Gianfranco Cavallaro
Tutor: Cosimo Gianluca FORTUNA
PhD student in Chemical Sciences at the University of Catania, with a solid background in Organic and Bio-Organic Chemistry. Qualified as a Chemist, I combine chemistry and computer science through molecular modeling and the design of new molecules for the drug-receptor study. Experience in organic synthesis and extraction techniques of natural compounds. I obtained my master’s degree in chemical sciences at the University of Catania on 19/11/2021 with a grade of 110/110 laude. I had the following professional experiences: VOLUNTEER RESEARCH AND DEVELOPMENT COLLABORATOR (Dec. 2022 - Jul. 2023) at the Department of Chemical Sciences of the University of Catania where I deepened and continued the topics addressed during the previous research fellowship; ‘’Giovani Ricercatori’’ research scholarship of the CEUR Foundation (Feb. 2022 – Nov. 2022) at the Department of Chemical Sciences of the University of Catania "Design of new molecules potentially active for COVID". I have developed the following skills: MS Office, MAC & PC Systems, Linux, Data analysis software (MagicPlot, OriginLab, Excel and Simca), High skills in molecular modeling with related software (FLAP, Volsurf+, PyMOL, Autodock Vina), Bibliographic research, Synthesis and retrosynthesis of organic compounds, Extraction techniques of natural compounds, Mastery with various laboratory instruments, UV spectrophotometer and fluorescence, Chromatography and NMR and related reading software, Basic skills in the in vitro anti-proliferative evaluation of synthesized compounds against cancer cells with MTT.
[04.04.2025]
Thesis title: In silico design and synthesis of new potential antibacterial drugs and ligand-protein interaction studies for new molecules active against COX-1 receptor.
Keywords: In-silico studies, Docking, Molecular Modeling, Virtual Screening, COX-1
Abstract: The design of new drugs is a cornerstone of the pharmaceutical industry.
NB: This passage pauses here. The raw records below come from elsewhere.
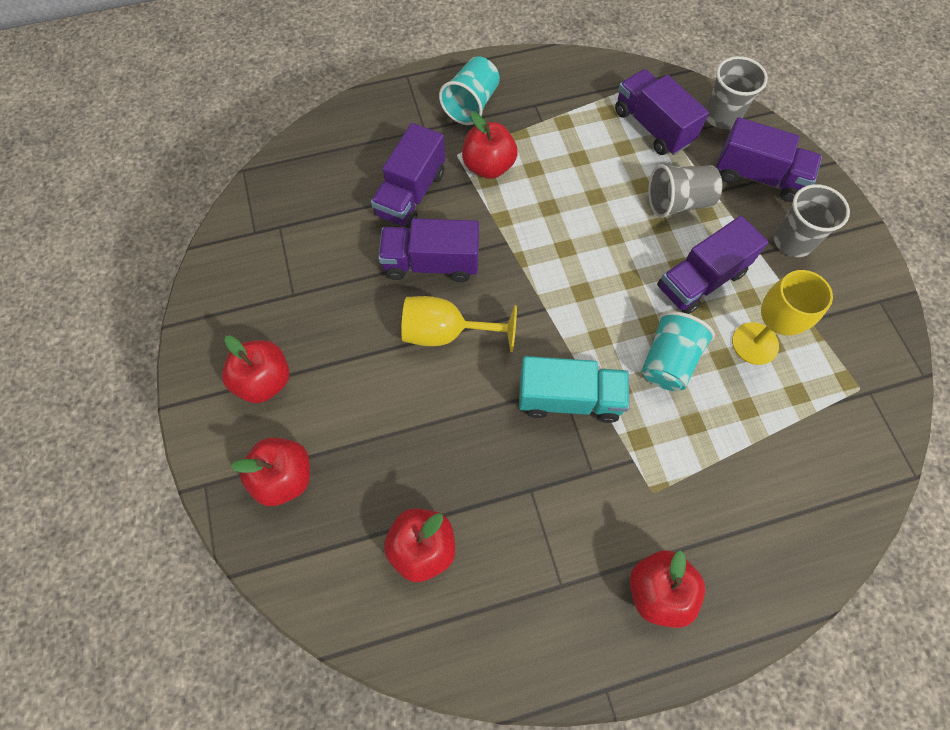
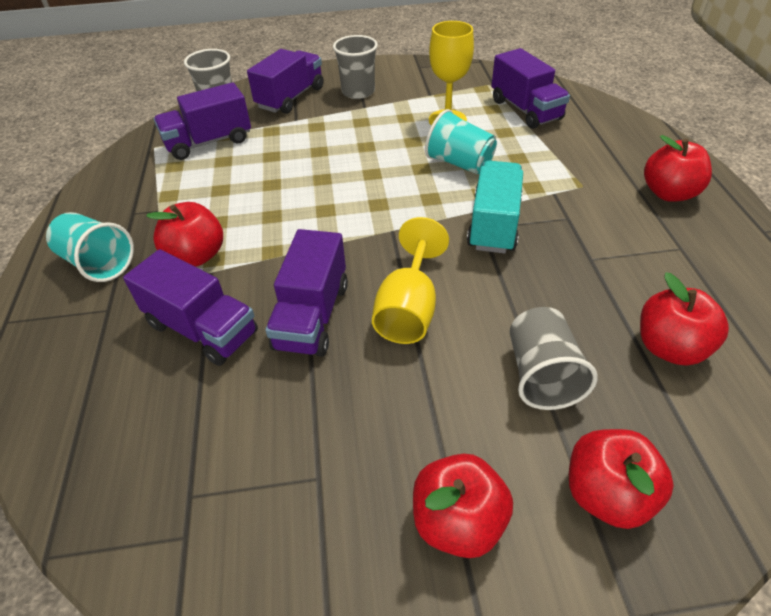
camera: 80 degrees left, 20 degrees down
(678, 202) = (299, 139): grey cup -> grey cup (541, 375)
(700, 280) = (383, 137): purple truck -> purple truck (525, 110)

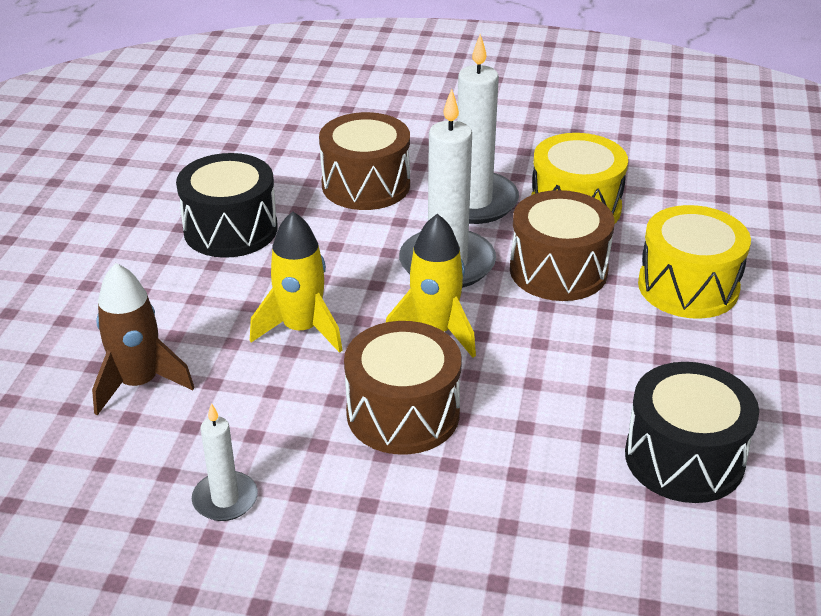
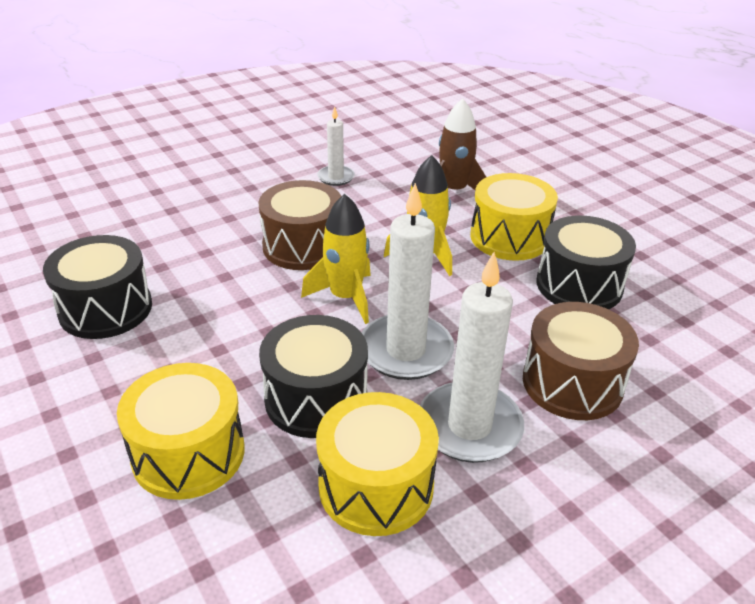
camera: 135 degrees right, 0 degrees up
(196, 298) = (509, 237): none -> yellow drum
(558, 270) = (316, 398): brown drum -> black drum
The primary goals of pharmaceutical research are to expand the therapeutic range of existing bioactive molecules and to develop new therapies. Recently, the study of COX-1 has garnered significant attention, particularly due to its overexpression in certain human pathologies. Designing new compounds is both challenging and time-consuming, as identifying modifications to enhance ligand-protein interactions is often difficult, leading to considerable waste of time and resources in laboratories. Molecular docking could provide a solution, as it is an effective and efficient tool for in-silico screening, allowing the simultaneous evaluation of numerous compounds. The search for compounds begins with online databases. This process involves two approaches. The first approach uses similarity searches with four known COX-1 inhibitors. The second approach employs Knime machine learning software, which, through specific parameters (such as Lipinski's rule, natural source, etc.),selects the most promising compounds. The natural source chosen for this study is the green pistachio, which is rich in bioactive compounds. Many of these molecules show promise as starting points for the development of new antibiotics, antibacterials, and anti-inflammatory drugs. The first extraction technique was developed to obtain a comprehensive profile of polyphenolic components and enrich the database. These compounds were then imported into FLAP software, which identifies Molecular Interaction Fields (MIFs) computed in GRID. FLAP operates in a structure-based virtual screening (SBVS) mode, analyzing interactions between the molecules under study and the calculated protein pockets. These virtual screenings can be excellent starting points for the construction of a large database of compounds. The project’s novelty lies in applying in silico methods to uncover the physicochemical and ADME properties of these compounds, aiding the design, synthesis, or extraction of new antibacterial and anti-inflammatory drugs, including potential COX-1 inhibitors.